Agnès Levallois affirme d’emblée que les mots sont essentiels pour caractériser ce qui se passe dans la bande de Gaza. Employer les termes justes permet de reconnaître la souffrance des Palestiniens. Nous assistons aujourd’hui à une évolution lexicale dans les médias : des mots autrefois évités comme « massacre » ou « génocide » sont désormais utilisés plus fréquemment, à mesure que l’ampleur des violences devient insoutenable.

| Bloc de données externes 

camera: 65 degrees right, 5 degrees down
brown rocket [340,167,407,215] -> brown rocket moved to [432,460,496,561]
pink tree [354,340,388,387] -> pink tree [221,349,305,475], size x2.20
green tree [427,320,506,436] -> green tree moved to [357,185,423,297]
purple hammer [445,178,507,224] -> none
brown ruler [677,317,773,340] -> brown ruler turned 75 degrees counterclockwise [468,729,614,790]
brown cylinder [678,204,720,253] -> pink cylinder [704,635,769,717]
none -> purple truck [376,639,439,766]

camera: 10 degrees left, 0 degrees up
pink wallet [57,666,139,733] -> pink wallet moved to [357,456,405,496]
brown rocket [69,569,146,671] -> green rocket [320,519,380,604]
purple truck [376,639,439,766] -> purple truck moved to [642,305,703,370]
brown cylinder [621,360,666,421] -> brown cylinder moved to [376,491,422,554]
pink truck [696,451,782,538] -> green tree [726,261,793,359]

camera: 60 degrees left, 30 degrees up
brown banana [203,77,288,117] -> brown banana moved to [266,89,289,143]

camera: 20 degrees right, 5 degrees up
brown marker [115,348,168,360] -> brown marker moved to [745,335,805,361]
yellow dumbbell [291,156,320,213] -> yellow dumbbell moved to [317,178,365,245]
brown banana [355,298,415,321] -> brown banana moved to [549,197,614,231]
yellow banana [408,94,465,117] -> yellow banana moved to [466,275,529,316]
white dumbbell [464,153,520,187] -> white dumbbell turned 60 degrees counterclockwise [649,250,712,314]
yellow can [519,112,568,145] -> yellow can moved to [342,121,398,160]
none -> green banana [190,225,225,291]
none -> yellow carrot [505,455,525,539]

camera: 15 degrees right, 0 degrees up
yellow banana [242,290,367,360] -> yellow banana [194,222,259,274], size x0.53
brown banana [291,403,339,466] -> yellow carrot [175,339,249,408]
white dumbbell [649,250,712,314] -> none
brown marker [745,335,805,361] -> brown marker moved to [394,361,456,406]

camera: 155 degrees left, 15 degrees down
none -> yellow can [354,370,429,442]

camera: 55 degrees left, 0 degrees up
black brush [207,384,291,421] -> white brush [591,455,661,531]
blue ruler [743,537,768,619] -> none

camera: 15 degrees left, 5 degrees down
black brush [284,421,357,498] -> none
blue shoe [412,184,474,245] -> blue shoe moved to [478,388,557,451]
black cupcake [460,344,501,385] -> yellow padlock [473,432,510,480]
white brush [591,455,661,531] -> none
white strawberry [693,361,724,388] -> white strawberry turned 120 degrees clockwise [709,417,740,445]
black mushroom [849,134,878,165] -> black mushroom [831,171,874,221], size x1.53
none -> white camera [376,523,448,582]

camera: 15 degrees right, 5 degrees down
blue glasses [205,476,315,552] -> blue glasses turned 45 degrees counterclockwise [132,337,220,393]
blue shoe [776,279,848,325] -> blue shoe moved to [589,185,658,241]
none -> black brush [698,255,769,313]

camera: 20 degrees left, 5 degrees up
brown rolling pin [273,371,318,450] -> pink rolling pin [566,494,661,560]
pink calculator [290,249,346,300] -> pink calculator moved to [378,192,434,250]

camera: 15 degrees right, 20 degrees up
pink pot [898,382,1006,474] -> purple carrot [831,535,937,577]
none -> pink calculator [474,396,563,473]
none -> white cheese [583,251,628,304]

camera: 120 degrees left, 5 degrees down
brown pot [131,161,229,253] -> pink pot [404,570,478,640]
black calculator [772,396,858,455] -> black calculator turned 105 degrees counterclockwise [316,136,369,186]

Agnès Levallois observe que l’effroi provoqué par les attaques du 7 octobre 2023 a initialement tétanisé les opinions, rendant difficile toute remise en cause de la riposte israélienne. Pourtant, la réaction militaire d’Israël a atteint une ampleur telle qu’elle dépasse le cadre de la légitime défense. Aisni, face aux images de famine, de population affamée et d’enfants mourants, le discours médiatique a dû évoluer.

Levallois rejette le terme de « guerre » pour décrire la situation, arguant qu’il ne reflète pas la réalité : le Hamas n’est pas une armée régulière. Il serait plus approprié de parler d’« attaques » ou de « massacres » de la part de l’armée israélienne. Employer le mot « guerre » induit une fausse symétrie entre deux forces comparables, ce qui n’est pas le cas. Également, il faut revenir sur les bilans humains communiqués depuis Gaza, souvent qualifiés de peu fiables car émis par le ministère de la Santé lié au Hamas. La présidente de l’iReMMO dénonce le cynisme de cette remise en question systématique, rappelant que les chiffres fournis lors des conflits précédents ont toujours été confirmés a posteriori. Elle insiste sur le caractère indécent de ces polémiques arithmétiques : 10 000 ou 50 000 morts, cela reste une tragédie.

Employer les termes justes permet de reconnaître la souffrance des Palestiniens.

Levallois évoque ensuite le terme de « génocide », longtemps difficile à utiliser sans se voir disqualifié. Elle admet avoir elle-même hésité à l’employer, par crainte de détourner l’attention de la réalité du terrain. Mais aujourd’hui, elle considère que les critères juridiques définissant un génocide sont remplis, et que de nombreux experts, ONG, chercheurs – y compris israéliens – l’utilisent. Elle critique la position du président français qui renvoie cette qualification aux historiens, rappelant qu’il s’agit d’un enjeu de droit international, et non d’un débat académique.

Elle s’interroge sur l’image d’Israël comme « îlot de démocratie dans un océan de barbarie », longtemps utilisée pour légitimer sa politique. À ses yeux, cette formule n’est plus tenable, tant au regard des opérations à Gaza qu’en Cisjordanie, où l’armée israélienne poursuit ses interventions. Elle rappelle également que les journalistes étrangers ne peuvent toujours pas entrer à Gaza, ce qui contredit selon elle les standards démocratiques.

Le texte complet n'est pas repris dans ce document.